Macrons Farbwechsel sorgt für Aufregung
Der Präsident änderte unbemerkt das Blau der französischen Flagge. Nun rätselt die ganze Republik: Hat es eine Bedeutung? Wenn ja, welche? Und darf er das überhaupt?
Eigentlich hat es niemand gemerkt, aber nun, da es offiziell ist, ist die Aufregung groß: Emmanuel Macron hat das Blau in der französischen Flagge verändert. Es ist jetzt dunkler, nicht mehr kobaltblau, sondern marineblau. Bereits zur Silvesteransprache 2018 ist die Trikolore ausgetauscht worden. Auch die Trikolore, die über dem Torbogen in der Rue du Faubourg SaintHonoré flattert, am Eingang zum Élysée-Palast, ist verändert worden. Amtlich ist die Änderung seit dem 14. Juli letzten Jahres. Doch weil es keine Pressemitteilung gab, keinen Tweet, keine Direktnachricht in den sozialen Netzwerken, ist es niemanden aufgefallen, nicht einmal den Kunsthistorikern und Vexillologen des Landes, wie man die Fahnenspezialisten nennt.
Die Anekdote über Macrons Farbwandel kann man nachlesen in „Élysée confidentiel“, einem Buch von zwei Journalisten, das bereits Mitte September erschienen ist. Auch dort müssen es die meisten überlesen haben, bis sich jetzt die Radiomoderatorin Isabelle Moreau auf dem Privatsender Europe 1 echauffierte: „Emmanuel Macron hat eines der Symbole Frankreichs angegriffen, ohne jemals ein Wort darüber verloren zu haben.“Die Flagge ist eines der Insignien der Republik. Während der Revolution war die rot-weiß-blaue Trikolore umgedreht worden, das Rot ist von der Fahnenmastseite weg nach außen gerückt. In dieser Form ist die blau-weiß-rote Trikolore Symbol für das Ende der Monarchie und den Beginn der Herrschaft des Volkes.
Nun rätselt die Republik: Hat es eine Bedeutung, wenn der Präsident die Farbe ändert? Wenn ja, welche? Und darf er das überhaupt? Natürlich hat er das Recht dazu. „Das ist Teil von bestimmten Privilegien. Das Präsidialamt ist in Frankreich eine Art republikanische Monarchie“, erklärt der Historiker Jean Garrigues.

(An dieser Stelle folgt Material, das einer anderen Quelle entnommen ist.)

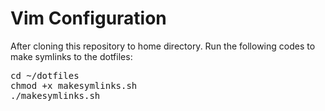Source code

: # Vim Configuration

After cloning this repository to home directory. Run the following codes to make 
symlinks to the dotfiles:

<pre>
cd ~/dotfiles
chmod +x makesymlinks.sh
./makesymlinks.sh
</pre>

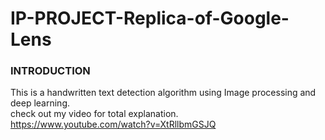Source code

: # IP-PROJECT-Replica-of-Google-Lens
### INTRODUCTION
This is a handwritten text detection algorithm using Image processing and deep learning.\
check out my video for total explanation.\
https://www.youtube.com/watch?v=XtRllbmGSJQ

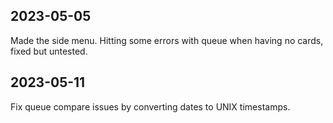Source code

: ## 2023-05-05

Made the side menu. Hitting some errors with queue when having no cards, fixed but untested.

## 2023-05-11

Fix queue compare issues by converting dates to UNIX timestamps.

Tatsächlich handelt es sich bei dieser Veränderung um eine Rückkehr zur Originalversion: 1976 hatte Macrons Vorgänger Valéry Giscard d’Estaing die
Farben der Nationalflagge verändert und nebenbei auch den Rhythmus der „Marseillaise“verlangsamt. Giscard wollte das Blau mehr dem der Europafahne anpassen, weil beide Flaggen von diesem Zeitpunkt an immer zusammenhängen würden. Giscard ging es um Harmonie, Macron geht es um Historie.

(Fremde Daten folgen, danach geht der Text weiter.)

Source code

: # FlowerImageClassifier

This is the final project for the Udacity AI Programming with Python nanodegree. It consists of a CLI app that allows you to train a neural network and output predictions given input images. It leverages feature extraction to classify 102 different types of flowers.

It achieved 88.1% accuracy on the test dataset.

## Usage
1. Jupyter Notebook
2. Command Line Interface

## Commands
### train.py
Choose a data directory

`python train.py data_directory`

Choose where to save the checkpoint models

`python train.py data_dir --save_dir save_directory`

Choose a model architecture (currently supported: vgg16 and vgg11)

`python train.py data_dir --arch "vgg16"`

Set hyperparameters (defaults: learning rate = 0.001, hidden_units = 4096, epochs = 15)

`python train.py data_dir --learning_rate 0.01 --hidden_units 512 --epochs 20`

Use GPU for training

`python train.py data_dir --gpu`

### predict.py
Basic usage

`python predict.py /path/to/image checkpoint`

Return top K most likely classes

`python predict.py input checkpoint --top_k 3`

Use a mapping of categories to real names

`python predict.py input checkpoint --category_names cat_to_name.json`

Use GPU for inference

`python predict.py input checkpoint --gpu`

Doch bei den politischen Kaffeesatzdeutern herrscht seither Hochbetrieb. Sie fragen, ob dahinter eine politische Botschaft, ja eine Abkehr von Europa stehe. Bedeute das Blau womöglich mehr Eigenständigkeit, weniger Multilateralismus? Unsinn, heißt es aus dem Élysée. Die offizielle Erklärung lautet: Das neue-alte Blau soll Assoziation mit den Volontaires de l’Ain II wecken, den ersten Wehrpflichtigen während der Revolution, mit den Poilus, den Überlebenden des Ersten Weltkriegs, und den Compagnon de la Libération, den Kämpfern für ein freies Frankreich während des Zweiten Weltkriegs. Macrons Berater fügt hinzu: „Es ist dieses Erbe, das der Präsident ehren will.“
Die riesige Trikolore, die an nationalen Feiertagen im Triumphbogen über dem Grab des Unbekannten Soldaten gehisst wird, sei übrigens nie ausgetauscht worden, heißt es. Ihr Balken war immer und ist nach wie vor marineblau. Giscard hatte offensichtlich kein Problem mit dem wechselnden Blau des Himmels.